__To be done__.
#1 Repeat word for word the section of the passage on the agglutinative languages of Southern Asia that runs from "legendary holy mountain" to "and disturbed Asia.".
#2 In the passage on the agglutinative languages of Southern Asia, condense the paragraph beginning "The ancient traditions collected in the Bible" into a short bulleted list that keeps its main facts.

THE AGGLUTINATIVE IDIOMS OF

SOUTHERN ASIA.

The Caucasian languages: Tcherkesse group; Kartvelien or Georgian group-The language of the Shumirs or Accadians-Brahui dialect -Non-Aryan India : Kol-Aryan group (Djuangs, Birhors, Korvas, Moundas, Hos, Kharrias, Sonthals); Dravidian group-Dravidians of the North: Oraons, Paharyas, Gonds, Khonds-Dravidians of the Dekkan: dialects spoken by fifty millions of people : Tulu, Kanara, Tamil, Malayala, Telinga-Dravidian phonetics and literature.

THE violent and tardy incursions of the Uralo-Altaïc peoples have led us far into Europe, and we must now return upon our steps to complete the chart of the agglutinative languages of Asia. Let us press along the northern coast of the Black Sea, where we have found more than one Tatar or Mongolian group, and re-enter Asia by the gorges of the Caucasus. It is a strange region, both from the place which it occupies in ancient tradition and from the inextricable mixture of the tribes which inhabit it. This region has had the honour of bestowing its name, of unknown origin, upon the whole white race. It contains the mountain on which, according to Jerome, the Ark of the Deluge was stayed, Ararat, and the summit on which the vengeance of Zeus bound Prometheus, the ravisher of fire; and finally, the highest northern summit of the great chain, Mount Elbruz, as well as the Persian Elbourz to the south of the Caspian, still bears the name of the

legendary holy mountain known to the Persians under the name of Hara - Barazaiti, and to the Greeks as Berecynth.

The ancient traditions collected in the Bible have retained for us the former names of the Tuplai or Tibarenians, of the Muskai or Moschians (inhabitants of Colchis, Georgia, during the Assyrian and Persian period), Tubal and Meshech, sons of Japhet, whom the Jewish sometimes associate with Gomer (the Cimmerians), and Togarma, "who comes from the north wind with all his troops." From the information furnished by Herodotus, by Hecateus, and by the cuneiform inscriptions, we gather that the ancients had a very clear idea of the inhabitants of Armenia, who were gradually driven back towards the southern slopes of the Caucasus, and a slighter acquaintance with the peoples of the other side, Scythians and Cimmerians, who had, however, more than once invaded and disturbed Asia.

__Provided information__.
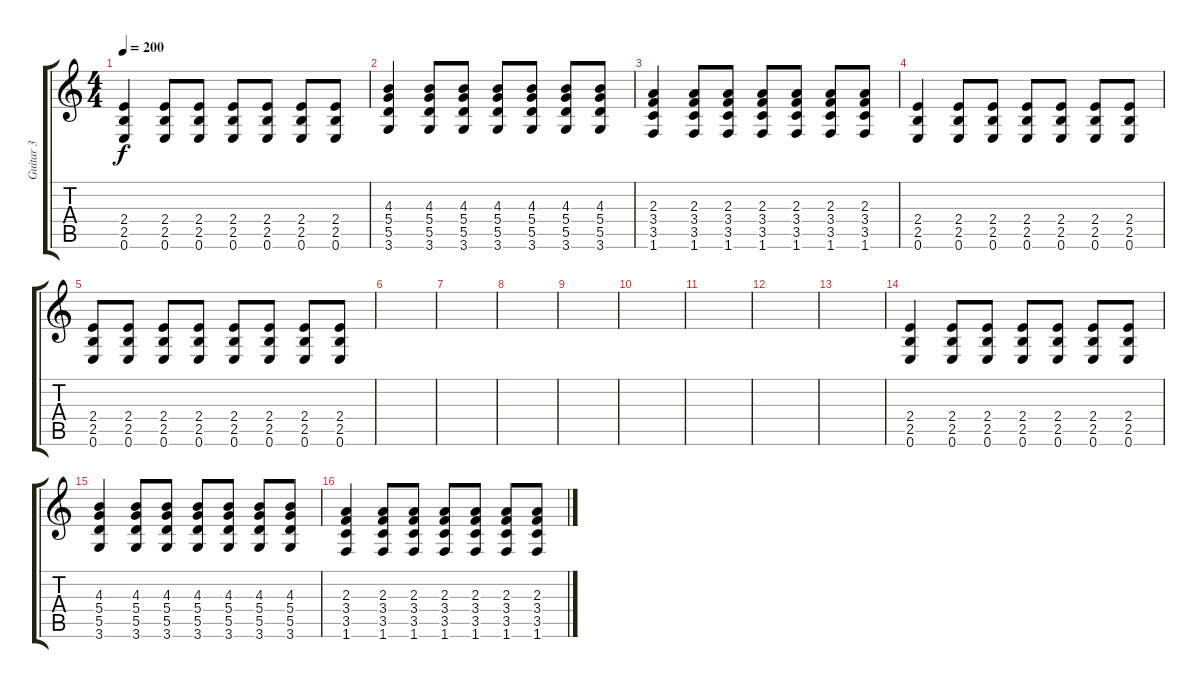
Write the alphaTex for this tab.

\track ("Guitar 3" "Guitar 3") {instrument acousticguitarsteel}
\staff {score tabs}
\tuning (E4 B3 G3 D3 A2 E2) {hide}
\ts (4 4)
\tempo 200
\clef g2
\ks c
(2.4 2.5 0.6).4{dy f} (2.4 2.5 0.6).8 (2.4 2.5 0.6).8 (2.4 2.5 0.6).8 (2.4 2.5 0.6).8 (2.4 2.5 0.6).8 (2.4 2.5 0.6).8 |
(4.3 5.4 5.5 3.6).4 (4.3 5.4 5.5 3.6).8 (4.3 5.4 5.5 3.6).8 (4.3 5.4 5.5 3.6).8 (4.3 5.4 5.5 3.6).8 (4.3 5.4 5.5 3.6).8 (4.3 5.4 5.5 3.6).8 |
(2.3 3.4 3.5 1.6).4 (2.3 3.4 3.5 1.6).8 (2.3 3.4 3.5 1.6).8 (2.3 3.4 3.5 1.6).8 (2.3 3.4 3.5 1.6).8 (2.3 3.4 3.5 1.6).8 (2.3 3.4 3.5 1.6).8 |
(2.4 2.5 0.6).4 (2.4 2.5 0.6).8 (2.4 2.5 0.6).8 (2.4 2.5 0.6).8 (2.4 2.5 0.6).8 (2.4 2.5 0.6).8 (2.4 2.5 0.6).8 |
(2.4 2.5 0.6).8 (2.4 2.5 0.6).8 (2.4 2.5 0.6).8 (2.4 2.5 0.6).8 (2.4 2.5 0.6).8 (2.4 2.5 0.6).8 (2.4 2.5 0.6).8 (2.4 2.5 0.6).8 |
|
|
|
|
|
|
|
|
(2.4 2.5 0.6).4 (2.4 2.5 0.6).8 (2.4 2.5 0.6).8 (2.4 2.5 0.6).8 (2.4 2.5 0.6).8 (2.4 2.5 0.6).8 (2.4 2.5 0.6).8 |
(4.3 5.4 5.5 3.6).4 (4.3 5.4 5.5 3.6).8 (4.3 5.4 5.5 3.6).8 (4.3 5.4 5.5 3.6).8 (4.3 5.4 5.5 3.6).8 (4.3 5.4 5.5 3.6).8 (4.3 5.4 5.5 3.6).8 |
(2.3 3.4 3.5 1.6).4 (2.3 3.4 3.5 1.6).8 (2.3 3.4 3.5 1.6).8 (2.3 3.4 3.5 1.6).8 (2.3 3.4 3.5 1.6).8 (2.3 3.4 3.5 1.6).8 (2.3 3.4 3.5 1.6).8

__Task results__.
#1
legendary holy mountain known to the Persians under the name of Hara - Barazaiti, and to the Greeks as Berecynth.

The ancient traditions collected in the Bible have retained for us the former names of the Tuplai or Tibarenians, of the Muskai or Moschians (inhabitants of Colchis, Georgia, during the Assyrian and Persian period), Tubal and Meshech, sons of Japhet, whom the Jewish sometimes associate with Gomer (the Cimmerians), and Togarma, "who comes from the north wind with all his troops." From the information furnished by Herodotus, by Hecateus, and by the cuneiform inscriptions, we gather that the ancients had a very clear idea of the inhabitants of Armenia, who were gradually driven back towards the southern slopes of the Caucasus, and a slighter acquaintance with the peoples of the other side, Scythians and Cimmerians, who had, however, more than once invaded and disturbed Asia.

#2
- Biblical traditions preserve the former names of the Tuplai or Tibarenians and of the Muskai or Moschians, who inhabited Colchis (Georgia) during the Assyrian and Persian period. These peoples appear there as Tubal and Meshech, sons of Japhet.
- Tubal and Meshech are sometimes associated with Gomer (the Cimmerians) and with Togarma, "who comes from the north wind with all his troops."
- Herodotus, Hecateus, and cuneiform inscriptions show that the ancients had a very clear idea of the inhabitants of Armenia. Those inhabitants were gradually driven back toward the southern slopes of the Caucasus.
- The ancients knew less about the peoples on the other side, the Scythians and Cimmerians. These peoples had nonetheless invaded and disturbed Asia more than once.